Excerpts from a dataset
↓↓↓
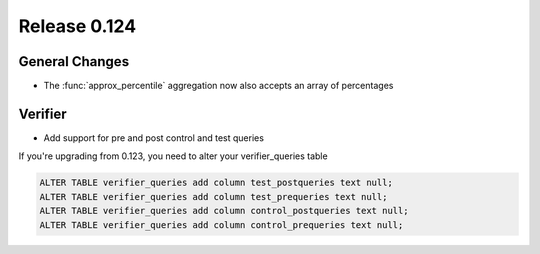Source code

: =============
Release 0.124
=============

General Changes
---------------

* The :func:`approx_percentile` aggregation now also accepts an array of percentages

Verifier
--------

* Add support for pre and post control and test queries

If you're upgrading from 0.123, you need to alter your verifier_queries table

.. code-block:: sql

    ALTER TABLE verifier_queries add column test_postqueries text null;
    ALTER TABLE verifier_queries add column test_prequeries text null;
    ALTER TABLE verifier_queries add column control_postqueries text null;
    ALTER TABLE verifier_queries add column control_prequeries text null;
↑↑↑
↓↓↓
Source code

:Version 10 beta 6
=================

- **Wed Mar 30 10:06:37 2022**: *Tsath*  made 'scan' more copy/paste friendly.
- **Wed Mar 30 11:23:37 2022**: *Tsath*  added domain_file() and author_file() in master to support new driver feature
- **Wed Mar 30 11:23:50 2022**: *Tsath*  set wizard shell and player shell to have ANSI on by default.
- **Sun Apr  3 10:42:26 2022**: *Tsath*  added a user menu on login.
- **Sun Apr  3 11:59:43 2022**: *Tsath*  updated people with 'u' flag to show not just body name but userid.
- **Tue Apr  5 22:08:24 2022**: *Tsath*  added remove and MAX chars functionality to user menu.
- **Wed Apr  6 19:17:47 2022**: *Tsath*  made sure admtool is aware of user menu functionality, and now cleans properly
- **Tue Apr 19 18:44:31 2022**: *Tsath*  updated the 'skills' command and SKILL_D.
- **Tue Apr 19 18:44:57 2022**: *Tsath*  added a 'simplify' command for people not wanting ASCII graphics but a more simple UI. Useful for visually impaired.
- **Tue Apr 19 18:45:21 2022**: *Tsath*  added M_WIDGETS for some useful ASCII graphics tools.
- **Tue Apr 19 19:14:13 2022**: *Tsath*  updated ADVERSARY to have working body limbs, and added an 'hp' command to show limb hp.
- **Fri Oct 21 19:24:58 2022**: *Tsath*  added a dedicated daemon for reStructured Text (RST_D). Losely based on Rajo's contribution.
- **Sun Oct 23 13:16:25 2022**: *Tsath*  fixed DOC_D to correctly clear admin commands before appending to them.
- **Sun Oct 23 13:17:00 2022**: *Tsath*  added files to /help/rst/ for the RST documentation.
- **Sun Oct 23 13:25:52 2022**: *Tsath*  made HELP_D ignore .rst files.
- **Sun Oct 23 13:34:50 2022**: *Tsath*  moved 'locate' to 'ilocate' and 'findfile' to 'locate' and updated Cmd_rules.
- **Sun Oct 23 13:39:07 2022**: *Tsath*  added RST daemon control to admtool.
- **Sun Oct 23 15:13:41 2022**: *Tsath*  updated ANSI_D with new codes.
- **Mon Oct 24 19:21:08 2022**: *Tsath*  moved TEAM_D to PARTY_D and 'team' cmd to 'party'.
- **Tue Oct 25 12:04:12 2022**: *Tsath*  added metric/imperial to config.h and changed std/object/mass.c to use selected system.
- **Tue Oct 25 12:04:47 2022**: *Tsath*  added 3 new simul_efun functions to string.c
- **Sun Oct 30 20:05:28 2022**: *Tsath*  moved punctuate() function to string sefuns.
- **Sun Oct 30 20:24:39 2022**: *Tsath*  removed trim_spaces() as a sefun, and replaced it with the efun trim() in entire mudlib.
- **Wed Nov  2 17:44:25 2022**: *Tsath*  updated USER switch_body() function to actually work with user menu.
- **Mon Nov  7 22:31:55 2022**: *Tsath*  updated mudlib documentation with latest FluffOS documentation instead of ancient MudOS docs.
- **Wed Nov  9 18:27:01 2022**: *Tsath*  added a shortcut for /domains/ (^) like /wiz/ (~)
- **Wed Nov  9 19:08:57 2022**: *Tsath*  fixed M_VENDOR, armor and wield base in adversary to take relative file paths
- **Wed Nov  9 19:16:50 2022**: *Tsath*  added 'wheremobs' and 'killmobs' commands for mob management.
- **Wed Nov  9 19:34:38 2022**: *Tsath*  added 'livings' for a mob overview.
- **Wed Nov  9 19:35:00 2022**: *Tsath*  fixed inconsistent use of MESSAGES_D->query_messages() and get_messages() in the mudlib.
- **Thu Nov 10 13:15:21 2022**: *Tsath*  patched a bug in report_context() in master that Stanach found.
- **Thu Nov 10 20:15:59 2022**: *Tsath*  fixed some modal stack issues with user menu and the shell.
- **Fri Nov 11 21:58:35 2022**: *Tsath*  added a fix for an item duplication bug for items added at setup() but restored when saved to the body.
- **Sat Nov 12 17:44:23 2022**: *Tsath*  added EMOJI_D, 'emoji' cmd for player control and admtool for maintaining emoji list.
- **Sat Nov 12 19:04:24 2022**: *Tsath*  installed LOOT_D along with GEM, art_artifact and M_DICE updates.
↑↑↑
↓↓↓
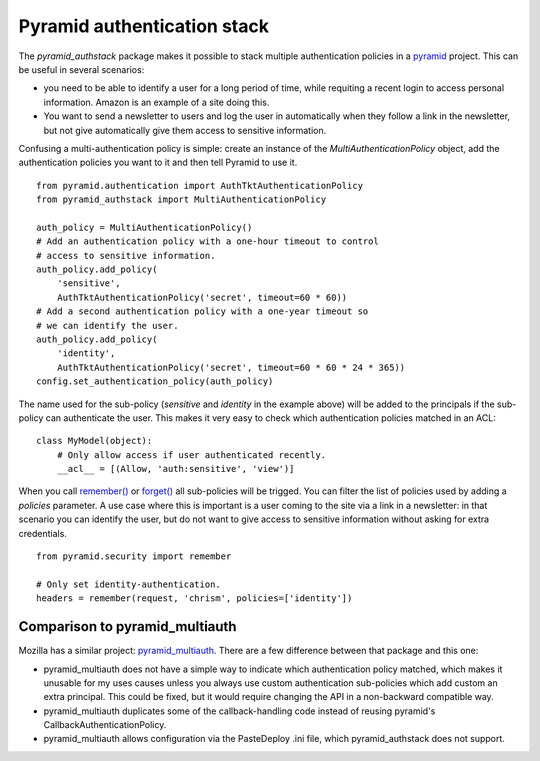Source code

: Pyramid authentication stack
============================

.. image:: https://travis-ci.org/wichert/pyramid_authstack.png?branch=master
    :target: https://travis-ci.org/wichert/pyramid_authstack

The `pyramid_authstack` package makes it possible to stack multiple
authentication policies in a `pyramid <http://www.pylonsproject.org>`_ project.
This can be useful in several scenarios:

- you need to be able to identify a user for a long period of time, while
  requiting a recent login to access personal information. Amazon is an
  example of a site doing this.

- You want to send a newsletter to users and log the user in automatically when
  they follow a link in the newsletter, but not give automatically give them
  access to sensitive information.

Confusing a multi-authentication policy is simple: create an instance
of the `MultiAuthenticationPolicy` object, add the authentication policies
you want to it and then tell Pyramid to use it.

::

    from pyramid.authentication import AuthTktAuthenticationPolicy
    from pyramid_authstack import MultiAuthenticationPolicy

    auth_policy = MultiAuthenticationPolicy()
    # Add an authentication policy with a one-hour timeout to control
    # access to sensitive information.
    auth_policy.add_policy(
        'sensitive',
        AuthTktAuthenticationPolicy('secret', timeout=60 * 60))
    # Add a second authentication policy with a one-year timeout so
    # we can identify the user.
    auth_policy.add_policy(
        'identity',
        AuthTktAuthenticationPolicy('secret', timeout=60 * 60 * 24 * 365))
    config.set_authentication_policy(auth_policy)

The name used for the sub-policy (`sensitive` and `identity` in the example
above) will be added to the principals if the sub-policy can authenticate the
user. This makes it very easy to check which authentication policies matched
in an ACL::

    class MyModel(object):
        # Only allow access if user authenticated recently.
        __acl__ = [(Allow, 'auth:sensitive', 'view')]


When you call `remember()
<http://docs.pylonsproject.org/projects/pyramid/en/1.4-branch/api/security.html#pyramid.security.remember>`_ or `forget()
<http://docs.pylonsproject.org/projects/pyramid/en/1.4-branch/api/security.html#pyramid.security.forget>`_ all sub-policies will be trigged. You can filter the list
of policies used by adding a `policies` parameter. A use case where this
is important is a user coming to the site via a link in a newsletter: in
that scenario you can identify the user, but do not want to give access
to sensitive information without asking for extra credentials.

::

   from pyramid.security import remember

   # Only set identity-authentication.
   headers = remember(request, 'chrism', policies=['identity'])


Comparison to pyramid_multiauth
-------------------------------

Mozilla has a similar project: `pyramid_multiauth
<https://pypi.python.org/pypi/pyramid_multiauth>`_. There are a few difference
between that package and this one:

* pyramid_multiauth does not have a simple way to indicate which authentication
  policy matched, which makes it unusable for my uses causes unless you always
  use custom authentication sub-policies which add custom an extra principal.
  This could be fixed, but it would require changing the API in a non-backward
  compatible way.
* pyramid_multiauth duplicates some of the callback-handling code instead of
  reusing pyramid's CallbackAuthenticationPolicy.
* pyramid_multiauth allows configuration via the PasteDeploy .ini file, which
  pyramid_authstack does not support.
↑↑↑
How to complete this task: A count is all that should be returned: the number of lines in these records containing the string "extra".

Result for this task: 2